HOUSTON — Jeremy Lin often seems surprised by himself, as if he is merely the agent of some Great Force, and he’ll be damned if he knows how he’s going to be torqued around that day.
He plays poorly, and seems surprised. He plays great, and seems surprised. Is he even real? One of these days he may just — poof — vaporize into thin air, gone as quickly as he came.
Lin was brilliant Monday night at Toyota Center, even though the San Antonio Spurs (18-4) beat the Rockets (9-11) 134-126 in overtime. He scored 38 points. He had seven assists.
Lin really rides the waves. You could see it when he got hot. Suddenly, when he drove the lane, he drove like he knew something good would happen. There hadn’t been much of that this year. After he made a few jumpers, he put up a high-arcing fadeaway over Tim Duncan, and it went in, because of course it did. That’s the way it goes with Lin.
“That’s really important for me,” he said. “A lot of times if I hit one, I hit a few more.”
But Lin drowns in the surf, too, and when it was all over Monday night, there was no telling whether his head was above water or not.

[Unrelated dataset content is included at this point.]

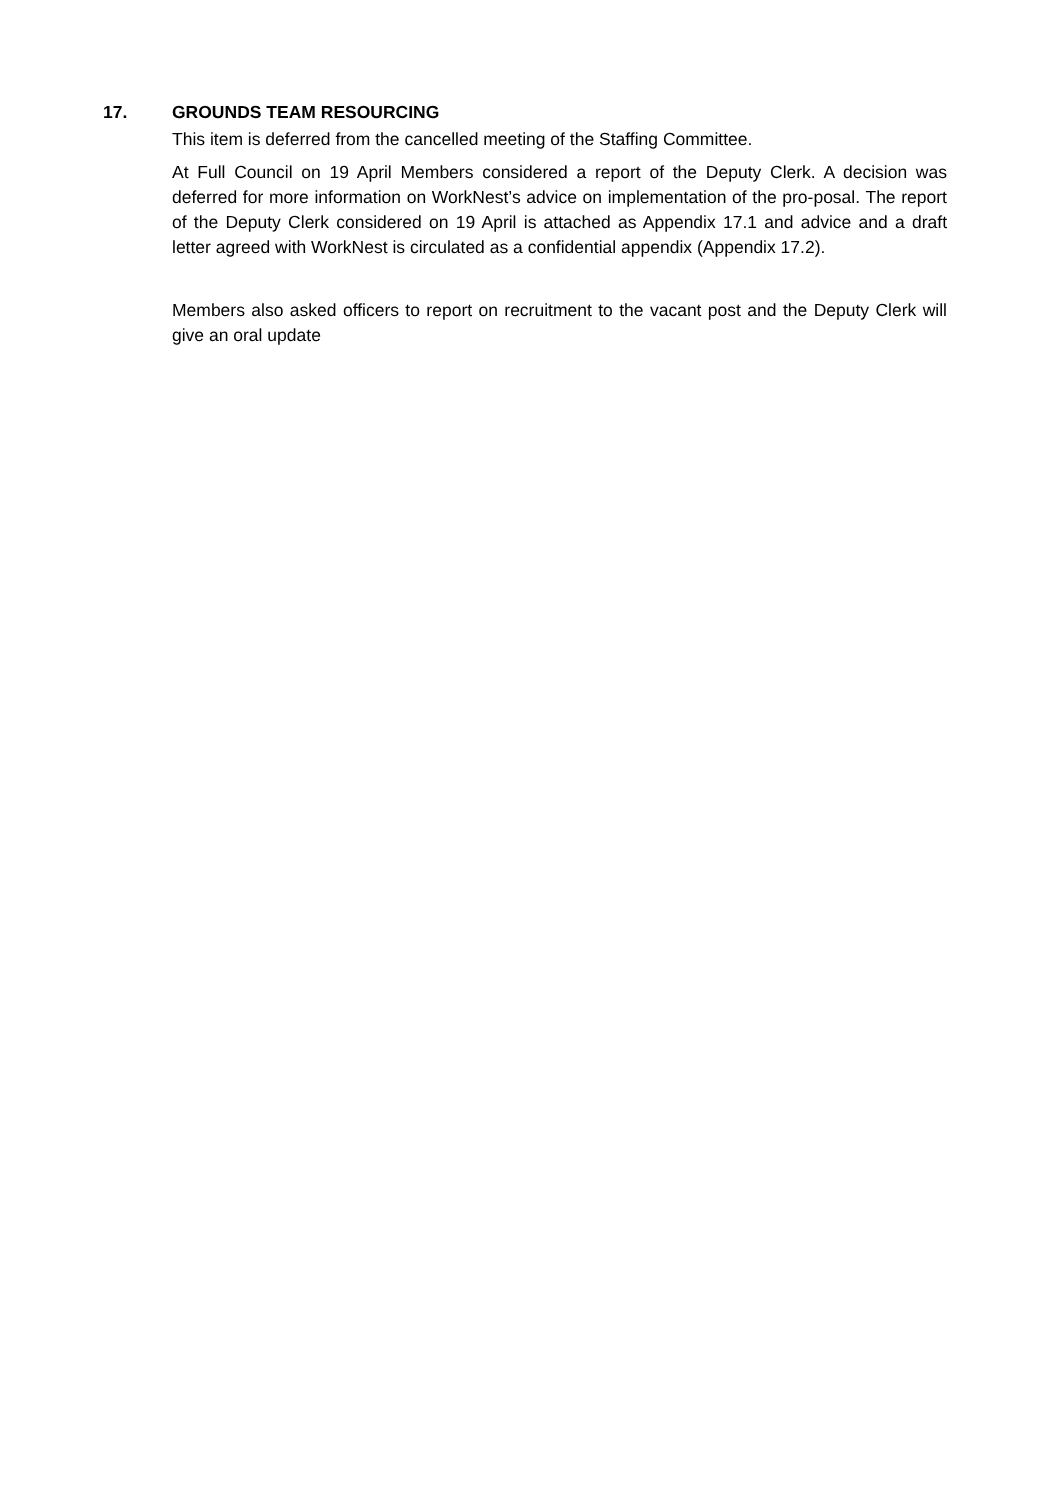17. GROUNDS TEAM RESOURCING
This item is deferred from the cancelled meeting of the Staffing Committee.
At Full Council on 19 April Members considered a report of the Deputy Clerk. A decision was deferred for more information on WorkNest’s advice on implementation of the pro-posal. The report of the Deputy Clerk considered on 19 April is attached as Appendix 17.1 and advice and a draft letter agreed with WorkNest is circulated as a confidential appendix (Appendix 17.2).
Members also asked officers to report on recruitment to the vacant post and the Deputy Clerk will give an oral update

The score was tied at 120 with seconds left and Lin had the ball. He was going to make a play to win the game. But he dribbled it too much and the Spurs stole it. So the game went to overtime, and Lin wasn’t the same.
“He let that last play (of regulation) affect him a little bit,” Rockets coach Kevin McHale said.

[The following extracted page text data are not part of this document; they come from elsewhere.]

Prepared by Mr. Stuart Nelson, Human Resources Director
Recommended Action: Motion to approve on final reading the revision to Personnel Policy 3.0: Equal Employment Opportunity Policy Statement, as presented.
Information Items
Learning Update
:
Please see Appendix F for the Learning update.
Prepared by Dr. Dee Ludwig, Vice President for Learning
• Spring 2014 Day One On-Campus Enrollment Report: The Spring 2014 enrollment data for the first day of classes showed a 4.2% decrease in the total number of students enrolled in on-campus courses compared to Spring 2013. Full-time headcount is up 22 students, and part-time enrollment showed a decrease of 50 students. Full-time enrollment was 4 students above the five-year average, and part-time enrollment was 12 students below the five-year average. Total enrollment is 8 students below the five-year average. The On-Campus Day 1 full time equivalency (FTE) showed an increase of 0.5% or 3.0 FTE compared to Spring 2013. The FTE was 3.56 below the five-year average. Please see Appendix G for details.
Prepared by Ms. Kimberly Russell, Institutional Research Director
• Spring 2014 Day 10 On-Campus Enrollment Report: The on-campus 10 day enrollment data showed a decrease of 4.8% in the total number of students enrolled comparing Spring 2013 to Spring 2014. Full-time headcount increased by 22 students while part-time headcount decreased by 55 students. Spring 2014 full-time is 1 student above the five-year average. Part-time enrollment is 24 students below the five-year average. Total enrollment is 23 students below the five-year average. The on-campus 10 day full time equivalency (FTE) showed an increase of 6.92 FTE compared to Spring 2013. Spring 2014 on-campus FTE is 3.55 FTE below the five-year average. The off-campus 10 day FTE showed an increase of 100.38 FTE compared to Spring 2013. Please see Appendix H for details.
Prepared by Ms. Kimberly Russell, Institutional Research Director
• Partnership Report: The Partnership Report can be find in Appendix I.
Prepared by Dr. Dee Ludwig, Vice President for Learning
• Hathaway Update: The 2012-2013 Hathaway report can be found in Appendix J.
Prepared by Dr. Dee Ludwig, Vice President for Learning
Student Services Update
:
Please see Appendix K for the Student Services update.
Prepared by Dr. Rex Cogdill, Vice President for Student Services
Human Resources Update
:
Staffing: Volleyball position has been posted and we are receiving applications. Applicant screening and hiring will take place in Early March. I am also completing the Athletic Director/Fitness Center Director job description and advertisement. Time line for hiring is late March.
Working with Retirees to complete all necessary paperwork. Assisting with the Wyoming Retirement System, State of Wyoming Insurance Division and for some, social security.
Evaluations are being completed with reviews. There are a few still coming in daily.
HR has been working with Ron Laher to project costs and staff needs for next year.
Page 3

Probably it was not a coincidence that Lin’s best performance of the season happened with James Harden sitting out with an injury. Lin and Harden both feel most comfortable with the ball in their hands, and so you can see where Lin might feel a little lost at times on this team. So he feels not quite like himself, and the shots don’t go in, and one night he puts up an airball on a catch-and-shoot with the game on the line, and then his drives start to look tentative too and he’s quickly got a whole soup of self-doubt sloshing around in his head.
But Monday the ball was in his hands, and he looked like the guy from New York, the guy who was on the cover of GQ. He tied a career high.
“I’m thankful I was able to get comfortable out there,” he said. “But that’s definitely secondary to the fact we blew another close game. I had the ball to win it, and didn’t even get a shot up.”
The Spurs, as the Spurs are wont to do, made the Rockets pay for that mistake. They built an eight-point lead over the first three minutes of overtime and coasted home from there. With seven seconds left, Lin missed a driving layup that would have given him 40.
So somehow on a night Lin scored almost 40, Tony Parker still got the better of him. Parker had 27 points and 12 assists in 42 minutes and his team won.
“Those guys, those closers, have been in a million of those games,” McHale said.
So, yes, the Spurs are better than the Rockets, but nothing new was proven there. The Lin thing was new, or at least renewed. The first 19 games of his Rockets career had done nothing but prove he was not that guy we had all seen in New York. He had scored more than 20 just one other time this year. He was averaging 9.9 points and shooting 38 percent. Toney Douglas had become Houston’s crunch-time point guard.
It seemed the world was discovering once and for all that Lin just wasn’t all that good.
Then Monday happened, and the new question is, Can Lin and Harden succeed on the same team?
McHale said he thought so, but what else is he going to say. He thinks the Rockets can take advantage of both Lin’s and Harden’s driving ability by putting them on opposite sides of the floor.
Maybe that’s true. The Rockets have a lot of things to work out still, and that may be one of them.
But there is something about Lin, too. His monochromatic voice fools you into thinking he’s mono-emotional. But he isn’t. He goes the way the Great Force pushes him.
After Monday night, it was hard to say which direction that was.